Ivy nodded. "No goodbyes. No explanations."
They moved like shadows.
Packing in silence.
Tieran pulled out a satchel from the storage chest—old, worn, stitched with protective thread. He added a small blade, a casting ring, a folded map drawn by Elian in her younger days. A flask of water. A bundle of dried fruit. A vial of sleepdust, just in case.
Ivy gathered her own things: A thread compass. A strip of cloth from her mother's old robe—stitched with calming sigils. A pouch of embervine seeds. A charm Elian had once pressed into her palm and said, "Use this only when the forest forgets you."
They packed slowly, deliberately. Avoiding creaking floorboards. Breathing shallow. Every movement a spell of silence.
Orie stirred once, murmuring in her sleep. Tieran froze mid-step. Ivy held her breath.
But Orie settled again, her casting thread dimming into rest.
They met at the attic door. The sky outside was still dark, but the horizon held a whisper of silver.
Tieran looked back once. At his mother. At the woman who had stitched the seal and paid the price.
Ivy did the same. At Nia. At the woman who had planted the Mystic Mellow inside her, trusting her with the future.
"They deserve to heal," Ivy whispered.
"They deserve to remember," Tieran replied.
And then, without a sound, they slipped into the dark.
Two threads.
Bound.
Determined.
And stitched with love.
The attic door closed behind them with a soft click.
No fanfare. No farewell.

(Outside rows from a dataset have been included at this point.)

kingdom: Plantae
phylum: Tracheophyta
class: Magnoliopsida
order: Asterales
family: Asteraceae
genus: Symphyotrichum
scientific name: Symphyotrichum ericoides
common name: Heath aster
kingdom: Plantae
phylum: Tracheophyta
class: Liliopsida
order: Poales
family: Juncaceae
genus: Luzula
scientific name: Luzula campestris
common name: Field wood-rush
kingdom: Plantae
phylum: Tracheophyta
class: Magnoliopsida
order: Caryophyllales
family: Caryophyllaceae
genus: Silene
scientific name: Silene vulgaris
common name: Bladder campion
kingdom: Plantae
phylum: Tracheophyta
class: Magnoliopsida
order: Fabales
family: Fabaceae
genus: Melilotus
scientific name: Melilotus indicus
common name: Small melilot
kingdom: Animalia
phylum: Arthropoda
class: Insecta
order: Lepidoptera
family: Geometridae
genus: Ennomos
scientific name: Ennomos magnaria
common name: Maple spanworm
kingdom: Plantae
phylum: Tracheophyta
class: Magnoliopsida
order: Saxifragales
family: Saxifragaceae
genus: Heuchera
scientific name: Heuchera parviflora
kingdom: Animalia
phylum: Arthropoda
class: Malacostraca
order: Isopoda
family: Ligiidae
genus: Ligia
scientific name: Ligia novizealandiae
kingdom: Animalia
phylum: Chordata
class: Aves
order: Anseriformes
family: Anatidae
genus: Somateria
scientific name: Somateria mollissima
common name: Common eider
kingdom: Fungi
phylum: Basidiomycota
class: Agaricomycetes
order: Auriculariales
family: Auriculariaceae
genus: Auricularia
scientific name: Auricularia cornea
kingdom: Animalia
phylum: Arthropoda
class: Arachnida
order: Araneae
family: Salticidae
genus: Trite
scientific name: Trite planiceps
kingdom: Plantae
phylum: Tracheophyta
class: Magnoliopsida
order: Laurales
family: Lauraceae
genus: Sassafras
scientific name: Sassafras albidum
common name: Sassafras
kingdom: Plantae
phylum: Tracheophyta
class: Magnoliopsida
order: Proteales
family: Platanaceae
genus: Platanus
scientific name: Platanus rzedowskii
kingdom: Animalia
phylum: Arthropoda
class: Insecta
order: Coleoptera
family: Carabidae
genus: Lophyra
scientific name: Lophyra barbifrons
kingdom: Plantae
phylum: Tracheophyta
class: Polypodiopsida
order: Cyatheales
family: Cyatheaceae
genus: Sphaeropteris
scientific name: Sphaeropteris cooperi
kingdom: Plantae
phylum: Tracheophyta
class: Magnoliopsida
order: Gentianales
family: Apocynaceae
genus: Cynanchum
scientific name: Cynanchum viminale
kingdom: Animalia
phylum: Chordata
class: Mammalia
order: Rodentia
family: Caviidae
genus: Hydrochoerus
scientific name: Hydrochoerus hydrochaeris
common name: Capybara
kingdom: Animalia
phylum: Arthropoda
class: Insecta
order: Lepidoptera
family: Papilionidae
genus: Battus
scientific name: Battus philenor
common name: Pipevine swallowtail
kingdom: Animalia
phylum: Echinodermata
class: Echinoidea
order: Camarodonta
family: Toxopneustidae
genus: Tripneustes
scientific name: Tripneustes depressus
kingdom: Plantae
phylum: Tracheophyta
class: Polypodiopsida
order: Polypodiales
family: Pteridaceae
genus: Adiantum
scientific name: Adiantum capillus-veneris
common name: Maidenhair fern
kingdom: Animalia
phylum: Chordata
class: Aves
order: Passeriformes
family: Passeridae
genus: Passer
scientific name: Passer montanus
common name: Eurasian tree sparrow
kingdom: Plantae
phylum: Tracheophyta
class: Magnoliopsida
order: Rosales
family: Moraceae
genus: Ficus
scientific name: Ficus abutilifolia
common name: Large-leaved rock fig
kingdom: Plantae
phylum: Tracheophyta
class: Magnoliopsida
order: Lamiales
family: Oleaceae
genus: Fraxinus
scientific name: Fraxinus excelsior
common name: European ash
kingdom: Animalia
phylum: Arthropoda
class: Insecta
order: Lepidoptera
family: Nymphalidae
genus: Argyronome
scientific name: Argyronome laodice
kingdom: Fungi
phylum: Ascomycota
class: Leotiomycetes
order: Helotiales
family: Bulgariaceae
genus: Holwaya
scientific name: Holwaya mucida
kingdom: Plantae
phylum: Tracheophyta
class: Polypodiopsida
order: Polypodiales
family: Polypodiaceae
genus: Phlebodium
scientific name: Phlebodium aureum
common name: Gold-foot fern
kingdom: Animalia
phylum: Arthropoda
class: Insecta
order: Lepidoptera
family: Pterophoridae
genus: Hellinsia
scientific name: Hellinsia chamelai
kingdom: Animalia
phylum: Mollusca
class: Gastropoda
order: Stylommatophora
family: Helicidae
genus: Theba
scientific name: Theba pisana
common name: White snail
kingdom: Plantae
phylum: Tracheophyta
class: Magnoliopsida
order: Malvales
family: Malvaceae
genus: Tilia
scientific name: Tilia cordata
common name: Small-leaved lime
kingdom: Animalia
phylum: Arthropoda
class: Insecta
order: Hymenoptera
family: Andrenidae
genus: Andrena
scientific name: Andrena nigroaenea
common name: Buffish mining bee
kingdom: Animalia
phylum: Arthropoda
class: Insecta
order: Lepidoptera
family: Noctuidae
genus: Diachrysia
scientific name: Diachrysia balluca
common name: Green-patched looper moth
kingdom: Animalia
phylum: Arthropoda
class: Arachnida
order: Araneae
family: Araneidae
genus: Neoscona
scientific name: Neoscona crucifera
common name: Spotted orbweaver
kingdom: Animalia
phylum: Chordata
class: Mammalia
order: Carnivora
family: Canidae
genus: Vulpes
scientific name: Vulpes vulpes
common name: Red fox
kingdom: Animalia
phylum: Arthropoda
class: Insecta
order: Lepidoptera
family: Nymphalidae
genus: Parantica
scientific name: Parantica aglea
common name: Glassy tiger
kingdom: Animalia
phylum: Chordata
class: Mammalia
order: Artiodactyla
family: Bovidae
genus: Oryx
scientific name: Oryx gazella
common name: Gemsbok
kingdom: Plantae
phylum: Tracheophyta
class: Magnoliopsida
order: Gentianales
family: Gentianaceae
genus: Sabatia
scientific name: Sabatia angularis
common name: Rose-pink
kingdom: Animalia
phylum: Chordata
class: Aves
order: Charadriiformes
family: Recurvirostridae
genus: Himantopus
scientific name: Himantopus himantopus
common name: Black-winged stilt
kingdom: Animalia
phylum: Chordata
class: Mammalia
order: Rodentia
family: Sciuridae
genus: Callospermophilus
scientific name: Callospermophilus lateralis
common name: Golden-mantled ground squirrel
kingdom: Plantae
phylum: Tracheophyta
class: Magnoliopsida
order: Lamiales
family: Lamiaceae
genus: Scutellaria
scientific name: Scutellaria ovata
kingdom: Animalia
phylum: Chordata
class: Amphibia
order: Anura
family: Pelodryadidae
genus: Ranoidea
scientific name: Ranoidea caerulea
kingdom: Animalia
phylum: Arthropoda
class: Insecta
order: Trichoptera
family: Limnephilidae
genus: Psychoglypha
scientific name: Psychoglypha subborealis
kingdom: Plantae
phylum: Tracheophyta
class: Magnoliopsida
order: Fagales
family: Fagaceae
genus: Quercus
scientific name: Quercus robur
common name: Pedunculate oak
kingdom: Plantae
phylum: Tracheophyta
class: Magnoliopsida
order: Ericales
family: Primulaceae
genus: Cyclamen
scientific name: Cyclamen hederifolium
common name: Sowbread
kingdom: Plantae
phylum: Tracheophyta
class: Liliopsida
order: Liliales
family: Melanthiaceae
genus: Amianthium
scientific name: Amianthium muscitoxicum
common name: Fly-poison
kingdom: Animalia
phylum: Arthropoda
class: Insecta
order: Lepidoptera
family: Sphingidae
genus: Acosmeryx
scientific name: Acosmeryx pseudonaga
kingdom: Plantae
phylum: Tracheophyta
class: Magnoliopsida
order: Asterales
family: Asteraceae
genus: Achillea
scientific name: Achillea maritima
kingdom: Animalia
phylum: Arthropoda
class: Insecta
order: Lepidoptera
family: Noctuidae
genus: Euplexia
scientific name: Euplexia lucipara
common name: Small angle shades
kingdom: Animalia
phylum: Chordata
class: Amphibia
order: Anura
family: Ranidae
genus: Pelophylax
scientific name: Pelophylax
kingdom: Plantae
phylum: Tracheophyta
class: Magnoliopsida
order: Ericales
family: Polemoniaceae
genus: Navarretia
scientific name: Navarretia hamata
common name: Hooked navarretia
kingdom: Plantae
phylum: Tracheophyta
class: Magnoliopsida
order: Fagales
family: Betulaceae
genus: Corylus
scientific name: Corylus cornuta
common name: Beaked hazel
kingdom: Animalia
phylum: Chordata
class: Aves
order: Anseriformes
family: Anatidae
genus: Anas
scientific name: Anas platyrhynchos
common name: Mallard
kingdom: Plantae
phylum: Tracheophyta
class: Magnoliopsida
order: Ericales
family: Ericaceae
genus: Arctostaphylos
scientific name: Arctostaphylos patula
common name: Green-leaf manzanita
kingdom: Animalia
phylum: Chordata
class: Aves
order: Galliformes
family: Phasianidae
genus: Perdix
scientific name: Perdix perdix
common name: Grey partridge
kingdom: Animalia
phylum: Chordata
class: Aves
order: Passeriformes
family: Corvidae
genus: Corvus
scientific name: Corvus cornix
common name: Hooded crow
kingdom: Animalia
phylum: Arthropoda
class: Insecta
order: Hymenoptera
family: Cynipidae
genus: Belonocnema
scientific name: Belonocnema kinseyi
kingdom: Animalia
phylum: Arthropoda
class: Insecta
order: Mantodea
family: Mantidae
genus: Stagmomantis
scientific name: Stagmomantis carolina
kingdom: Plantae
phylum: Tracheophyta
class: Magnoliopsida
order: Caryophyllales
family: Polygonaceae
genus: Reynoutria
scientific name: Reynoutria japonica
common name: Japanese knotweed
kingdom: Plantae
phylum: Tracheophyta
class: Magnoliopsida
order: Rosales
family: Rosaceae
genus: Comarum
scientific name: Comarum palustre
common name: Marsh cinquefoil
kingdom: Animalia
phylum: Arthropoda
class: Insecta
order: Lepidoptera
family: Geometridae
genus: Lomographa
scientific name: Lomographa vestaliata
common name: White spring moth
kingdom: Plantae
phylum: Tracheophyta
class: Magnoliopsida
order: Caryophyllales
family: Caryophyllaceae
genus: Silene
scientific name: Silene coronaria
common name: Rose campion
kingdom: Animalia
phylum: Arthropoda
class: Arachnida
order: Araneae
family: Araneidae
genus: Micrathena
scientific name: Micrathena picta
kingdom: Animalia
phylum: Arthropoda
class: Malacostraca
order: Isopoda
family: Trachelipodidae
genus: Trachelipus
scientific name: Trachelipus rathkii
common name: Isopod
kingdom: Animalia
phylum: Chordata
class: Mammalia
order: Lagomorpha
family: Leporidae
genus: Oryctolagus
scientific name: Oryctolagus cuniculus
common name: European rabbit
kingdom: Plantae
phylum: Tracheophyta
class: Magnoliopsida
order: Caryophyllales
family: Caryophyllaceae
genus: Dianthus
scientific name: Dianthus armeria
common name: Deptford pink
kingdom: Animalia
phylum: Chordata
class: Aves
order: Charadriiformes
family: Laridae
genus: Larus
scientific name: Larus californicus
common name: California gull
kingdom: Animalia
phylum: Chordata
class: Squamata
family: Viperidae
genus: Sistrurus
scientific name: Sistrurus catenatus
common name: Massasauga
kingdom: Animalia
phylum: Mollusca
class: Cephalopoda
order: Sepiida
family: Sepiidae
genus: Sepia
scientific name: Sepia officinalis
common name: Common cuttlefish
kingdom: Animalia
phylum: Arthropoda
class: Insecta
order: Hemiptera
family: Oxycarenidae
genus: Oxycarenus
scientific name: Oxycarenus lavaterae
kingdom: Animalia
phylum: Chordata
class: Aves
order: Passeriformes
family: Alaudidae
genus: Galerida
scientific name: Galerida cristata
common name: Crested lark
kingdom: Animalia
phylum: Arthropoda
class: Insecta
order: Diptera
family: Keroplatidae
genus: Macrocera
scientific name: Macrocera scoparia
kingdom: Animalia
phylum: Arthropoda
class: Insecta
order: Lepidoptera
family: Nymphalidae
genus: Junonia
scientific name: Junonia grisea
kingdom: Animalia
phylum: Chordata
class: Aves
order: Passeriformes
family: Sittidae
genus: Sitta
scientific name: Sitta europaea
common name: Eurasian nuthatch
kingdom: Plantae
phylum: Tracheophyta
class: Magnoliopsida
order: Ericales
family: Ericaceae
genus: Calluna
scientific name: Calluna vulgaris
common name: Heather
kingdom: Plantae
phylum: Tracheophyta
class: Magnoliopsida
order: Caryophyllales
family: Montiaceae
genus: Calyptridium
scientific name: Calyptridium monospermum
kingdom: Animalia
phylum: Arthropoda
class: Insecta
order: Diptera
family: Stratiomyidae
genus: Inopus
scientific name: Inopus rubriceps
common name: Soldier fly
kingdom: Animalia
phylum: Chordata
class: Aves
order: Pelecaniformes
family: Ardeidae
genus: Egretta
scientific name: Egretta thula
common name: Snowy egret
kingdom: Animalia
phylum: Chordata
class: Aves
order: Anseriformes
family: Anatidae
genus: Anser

Just the hush of pre-dawn air and the weight of what they carried.
The sky was still dark, but the edge of it had begun to pale— a faint silver seam stitched between night and morning.
They stood at the edge of the path, where the cobbled court stones gave way to moss and root. Beyond them, the forest waited. Dense. Breathing. Ancient.
Ivy looked back.
The tower windows glowed faintly behind them, like the last embers of a fire. Somewhere inside, her mother slept— weakened, sealed, but alive. And Orie, too—her casting threads frayed, her strength buried beneath years of sacrifice.
Tieran looked back as well.
His jaw was tight, but his eyes shimmered. He didn't speak. He didn't need to.
They had grown too much for words.
In the last few days, they had unraveled truths older than their names. They had watched their mothers fall, not from weakness, but from love. They had seen what power could do— and what it could cost.
Ivy had stopped being the girl who ran from her seal. Tieran had stopped being the prince who waited for orders.
They had become something else. Not rulers. Not rebels. But threads—stitched together by grief, by memory, by choice.
They stepped forward.
The forest air was cool and damp, laced with the scent of moss and old magic. Leaves whispered above them, as if the trees remembered who they were.
Ivy glanced at Tieran.
He met her gaze.
And in that look was everything they hadn't said:
I'm scared. I'm with you. We're doing this. Together.
They didn't hold hands. But they walked in rhythm. Step for step. Thread for thread.
The path narrowed. The trees thickened. The light dimmed.But they didn't stop.
They had no map for what came next. No promise of return. Only the hope that somewhere in the heart of the forest, the herbs waited. The grief wells stirred. And healing—slow, stubborn, stitched in love—was still possible.
There is a silence that comes before dawn. Not peace— but pause. The world holds its breath, and the threads begin to stir.
Two figures step into the dark, not as heirs, not as rebels, but as children of the seal— bound by memory, and stitched by love.
They do not know what waits beneath the leaves. Only that healing must be found before the light breaks.